Artificial Neural Network-Based Heat Transfer Analysis of Sutterby Magnetohydrodynamic Nanofluid with Microorganism Effects

Background: The study of non-Newtonian fluids in thin channels is crucial for advancing technologies in microfluidic systems and targeted industrial coating processes. Nanofluids, which exhibit enhanced thermal properties, are of particular interest. This paper investigates the complex flow and heat transfer characteristics of a Sutterby nanofluid (SNF) within a thin channel, considering the combined effects of magnetohydrodynamics (MHD), Brownian motion, and bioconvection of microorganisms. Analyzing such systems is essential for optimizing design and performance in relevant engineering applications.
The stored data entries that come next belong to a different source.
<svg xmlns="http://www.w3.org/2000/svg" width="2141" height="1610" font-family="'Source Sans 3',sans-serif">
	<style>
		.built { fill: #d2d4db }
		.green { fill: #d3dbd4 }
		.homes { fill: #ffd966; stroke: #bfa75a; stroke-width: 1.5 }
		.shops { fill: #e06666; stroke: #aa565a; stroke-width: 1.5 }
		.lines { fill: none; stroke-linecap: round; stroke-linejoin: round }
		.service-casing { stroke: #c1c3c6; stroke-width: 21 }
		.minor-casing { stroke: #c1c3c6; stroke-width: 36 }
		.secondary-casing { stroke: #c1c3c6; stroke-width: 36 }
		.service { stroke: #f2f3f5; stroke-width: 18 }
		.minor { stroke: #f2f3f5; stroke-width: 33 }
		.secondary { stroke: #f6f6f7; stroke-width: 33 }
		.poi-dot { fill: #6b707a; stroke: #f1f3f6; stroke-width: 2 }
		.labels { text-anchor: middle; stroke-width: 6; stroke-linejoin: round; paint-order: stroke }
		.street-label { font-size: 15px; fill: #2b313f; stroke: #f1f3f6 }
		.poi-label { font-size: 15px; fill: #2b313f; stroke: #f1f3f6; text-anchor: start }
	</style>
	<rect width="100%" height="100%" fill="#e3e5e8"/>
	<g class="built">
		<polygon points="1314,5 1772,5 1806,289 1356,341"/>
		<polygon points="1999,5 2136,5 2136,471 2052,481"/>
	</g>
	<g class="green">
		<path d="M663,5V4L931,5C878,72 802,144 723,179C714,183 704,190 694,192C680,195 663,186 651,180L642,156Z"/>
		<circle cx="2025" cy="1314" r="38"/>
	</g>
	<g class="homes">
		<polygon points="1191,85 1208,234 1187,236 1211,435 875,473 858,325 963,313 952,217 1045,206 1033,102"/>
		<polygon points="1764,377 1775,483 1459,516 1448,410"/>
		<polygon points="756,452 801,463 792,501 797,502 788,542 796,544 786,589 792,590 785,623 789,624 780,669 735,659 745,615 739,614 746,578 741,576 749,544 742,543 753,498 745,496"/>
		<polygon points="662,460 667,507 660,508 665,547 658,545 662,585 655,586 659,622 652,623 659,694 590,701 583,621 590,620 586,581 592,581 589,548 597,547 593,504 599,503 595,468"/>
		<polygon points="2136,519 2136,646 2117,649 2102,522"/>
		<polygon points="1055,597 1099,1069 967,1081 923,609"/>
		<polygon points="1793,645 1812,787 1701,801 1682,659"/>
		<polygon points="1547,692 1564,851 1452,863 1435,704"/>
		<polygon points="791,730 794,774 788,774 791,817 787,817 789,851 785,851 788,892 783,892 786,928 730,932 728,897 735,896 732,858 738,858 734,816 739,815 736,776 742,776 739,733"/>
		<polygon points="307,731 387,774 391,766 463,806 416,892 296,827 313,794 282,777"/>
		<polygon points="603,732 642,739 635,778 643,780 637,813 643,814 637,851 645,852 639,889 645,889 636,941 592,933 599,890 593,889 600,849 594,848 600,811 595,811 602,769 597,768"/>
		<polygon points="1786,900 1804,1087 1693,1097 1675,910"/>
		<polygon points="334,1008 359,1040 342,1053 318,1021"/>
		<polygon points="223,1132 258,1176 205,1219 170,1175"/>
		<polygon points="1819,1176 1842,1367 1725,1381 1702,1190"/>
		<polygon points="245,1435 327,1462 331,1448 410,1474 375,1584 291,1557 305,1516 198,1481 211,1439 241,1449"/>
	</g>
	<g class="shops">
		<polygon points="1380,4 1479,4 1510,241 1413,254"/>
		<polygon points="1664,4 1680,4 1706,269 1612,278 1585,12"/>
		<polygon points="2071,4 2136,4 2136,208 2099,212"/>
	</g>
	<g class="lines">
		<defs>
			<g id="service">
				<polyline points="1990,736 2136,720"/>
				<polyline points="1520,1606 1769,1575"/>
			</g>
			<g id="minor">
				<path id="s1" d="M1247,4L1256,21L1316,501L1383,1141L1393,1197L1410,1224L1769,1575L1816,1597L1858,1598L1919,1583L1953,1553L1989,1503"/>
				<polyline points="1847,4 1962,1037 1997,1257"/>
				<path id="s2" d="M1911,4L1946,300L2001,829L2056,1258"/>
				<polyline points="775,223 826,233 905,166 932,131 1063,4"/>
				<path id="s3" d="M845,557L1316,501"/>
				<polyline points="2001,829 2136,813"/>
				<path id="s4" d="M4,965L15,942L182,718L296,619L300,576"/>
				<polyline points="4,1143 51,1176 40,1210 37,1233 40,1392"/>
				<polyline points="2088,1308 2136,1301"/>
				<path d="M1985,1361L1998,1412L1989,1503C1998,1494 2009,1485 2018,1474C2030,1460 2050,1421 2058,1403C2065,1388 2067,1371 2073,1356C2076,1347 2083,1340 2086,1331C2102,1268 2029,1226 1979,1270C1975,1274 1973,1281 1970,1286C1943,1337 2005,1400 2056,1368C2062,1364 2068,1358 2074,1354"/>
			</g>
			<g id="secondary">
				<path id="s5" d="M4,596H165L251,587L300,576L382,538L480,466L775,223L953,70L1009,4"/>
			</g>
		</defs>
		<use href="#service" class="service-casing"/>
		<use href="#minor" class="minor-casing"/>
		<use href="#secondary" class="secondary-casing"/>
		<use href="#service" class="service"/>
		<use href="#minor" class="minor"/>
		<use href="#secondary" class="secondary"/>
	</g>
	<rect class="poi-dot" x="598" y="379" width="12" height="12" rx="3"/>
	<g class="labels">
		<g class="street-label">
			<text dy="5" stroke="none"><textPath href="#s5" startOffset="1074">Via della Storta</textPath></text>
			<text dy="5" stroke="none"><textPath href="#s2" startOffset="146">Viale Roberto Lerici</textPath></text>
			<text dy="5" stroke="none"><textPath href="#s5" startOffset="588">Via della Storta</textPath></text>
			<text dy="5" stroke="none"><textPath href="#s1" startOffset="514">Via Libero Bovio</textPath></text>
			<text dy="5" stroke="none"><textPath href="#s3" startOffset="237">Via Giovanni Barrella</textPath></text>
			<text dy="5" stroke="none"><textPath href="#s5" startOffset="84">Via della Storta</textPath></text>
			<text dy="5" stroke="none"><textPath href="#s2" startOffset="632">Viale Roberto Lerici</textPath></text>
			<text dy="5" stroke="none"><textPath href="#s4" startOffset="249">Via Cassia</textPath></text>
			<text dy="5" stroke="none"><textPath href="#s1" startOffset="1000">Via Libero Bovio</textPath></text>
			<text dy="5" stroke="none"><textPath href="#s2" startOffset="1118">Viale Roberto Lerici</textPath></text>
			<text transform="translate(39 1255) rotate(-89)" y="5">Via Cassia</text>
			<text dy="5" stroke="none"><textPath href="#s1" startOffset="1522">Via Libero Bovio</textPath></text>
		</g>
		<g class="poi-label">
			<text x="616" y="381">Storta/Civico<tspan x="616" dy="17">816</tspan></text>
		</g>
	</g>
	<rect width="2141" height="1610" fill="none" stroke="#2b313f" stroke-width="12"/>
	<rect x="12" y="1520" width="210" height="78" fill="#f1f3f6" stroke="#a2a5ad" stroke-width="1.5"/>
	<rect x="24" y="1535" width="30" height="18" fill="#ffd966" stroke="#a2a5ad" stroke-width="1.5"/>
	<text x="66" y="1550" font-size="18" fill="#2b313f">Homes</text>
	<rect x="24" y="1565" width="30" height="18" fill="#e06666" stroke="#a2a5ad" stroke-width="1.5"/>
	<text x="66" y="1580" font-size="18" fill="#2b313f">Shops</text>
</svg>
Method: The governing non-linear partial differential equations (PDEs) for the flow, heat, concentration, and bioconvection are derived. Using lubrication theory and appropriate dimensionless variables, this system of PDEs is simplified into a more simplified system of ordinary differential equations (ODEs). The resulting nonlinear ODEs are solved numerically using the boundary value problem (BVP) Midrich method in Maple software to ensure accuracy. Furthermore, data for the Nusselt number, extracted from the numerical solutions, are used to train an artificial neural network (ANN) model based on the Levenberg–Marquardt algorithm. The performance and predictive capability of this ANN model are rigorously evaluated to confirm its robustness for capturing the system’s non-linear behavior. Results: The numerical solutions are analyzed to understand the variations in velocity, temperature, concentration, and microorganism profiles under the influence of various physical parameters. The results demonstrate that the non-Newtonian rheology of the Sutterby nanofluid is significantly influenced by Brownian motion, thermophoresis, bioconvection parameters, and magnetic field effects. The developed ANN model demonstrates strong predictive capability for the Nusselt number, validating its use for this complex system. These findings provide valuable insights for the design and optimization of microfluidic devices and specialized coating applications in industrial engineering.